Elle poursuit: "Je veux faire un théâtre qui ait un impact, même négatif. Ça ne me dérange pas qu’on n’aime pas, ou qu’on soit choqué. Ça ne m’intéresse pas de reproduire des formes connues. J’essaie de trouver – sans prétention – une façon d’interroger, autant socialement qu’émotionnellement. Je ne veux pas faire un théâtre didactique; je veux poser des questions, dont je ne maîtrise pas forcément les paramètres. Je crois à un théâtre engagé."

En quoi son engagement se traduit-il dans sa lecture d’Antigone? "Antigone, c’est le combat de la jeunesse contre la vieillesse, de la rébellion contre l’ordre établi, de l’individu contre la société, de l’humain contre le divin.
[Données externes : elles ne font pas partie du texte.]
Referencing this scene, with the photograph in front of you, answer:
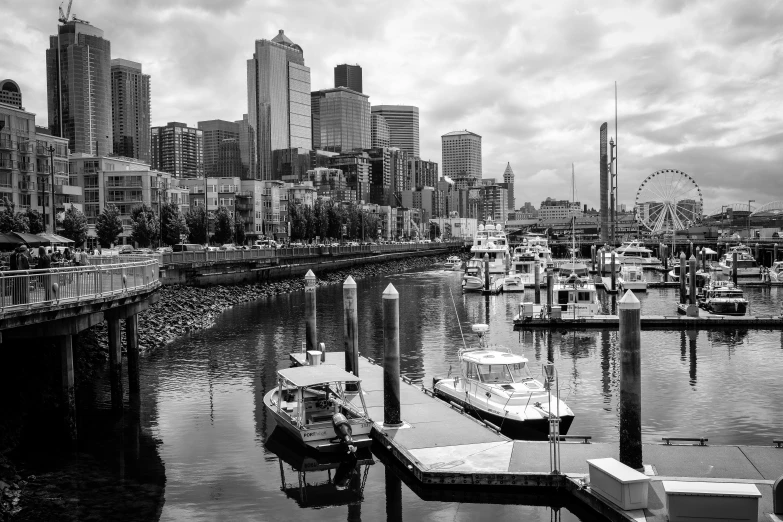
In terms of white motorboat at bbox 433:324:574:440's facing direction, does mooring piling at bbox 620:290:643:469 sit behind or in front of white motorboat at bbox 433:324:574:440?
in front

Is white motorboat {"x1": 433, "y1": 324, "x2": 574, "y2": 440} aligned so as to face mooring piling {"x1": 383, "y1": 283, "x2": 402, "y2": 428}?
no

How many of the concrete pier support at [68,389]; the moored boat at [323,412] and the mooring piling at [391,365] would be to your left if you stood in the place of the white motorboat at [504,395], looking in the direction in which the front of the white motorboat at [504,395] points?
0

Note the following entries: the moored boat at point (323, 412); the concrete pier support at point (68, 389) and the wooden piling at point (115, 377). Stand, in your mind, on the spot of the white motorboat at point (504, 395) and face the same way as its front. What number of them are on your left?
0

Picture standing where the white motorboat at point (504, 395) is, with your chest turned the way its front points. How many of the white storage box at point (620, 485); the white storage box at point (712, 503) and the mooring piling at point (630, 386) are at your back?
0

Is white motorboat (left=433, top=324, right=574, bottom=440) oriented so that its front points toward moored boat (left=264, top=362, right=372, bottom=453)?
no

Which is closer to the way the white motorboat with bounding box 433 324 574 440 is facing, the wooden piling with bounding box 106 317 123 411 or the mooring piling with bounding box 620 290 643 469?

Moi, ce qui me semble le plus important aujourd’hui, ce serait plutôt l’interrogation sur le terrorisme. Qu’est-ce que le terrorisme? Où ça commence et où ça finit? Parce qu’a priori, l’ordre que prône Créon est aussi valable que celui que prône Antigone. Après les derniers mois, c’est particulièrement intéressant: parce que ce qui se passe, peut-être plus encore en Palestine qu’en Afghanistan, interroge vraiment ça. Pourquoi, à certains moments, est-ce justifié de s’opposer, et pas à d’autres? Et jusqu’où peut-on aller? C’est à ça que je pense le plus; mais on n’a pas pour autant cherché à faire de la pièce une métaphore."

Difficile de jouer une tragédie antique? "Ça pose toutes sortes de difficultés, parce qu’on n’a pas de références; on a des intuitions. C’est vraiment une recherche exigeante. Je suis très attachée au processus de création; j’aime que ça se fasse de façon joyeuse et amoureuse. Et vraiment, l’échange était très riche. Tout le monde a été hyper-généreux avec moi, et avec le spectacle."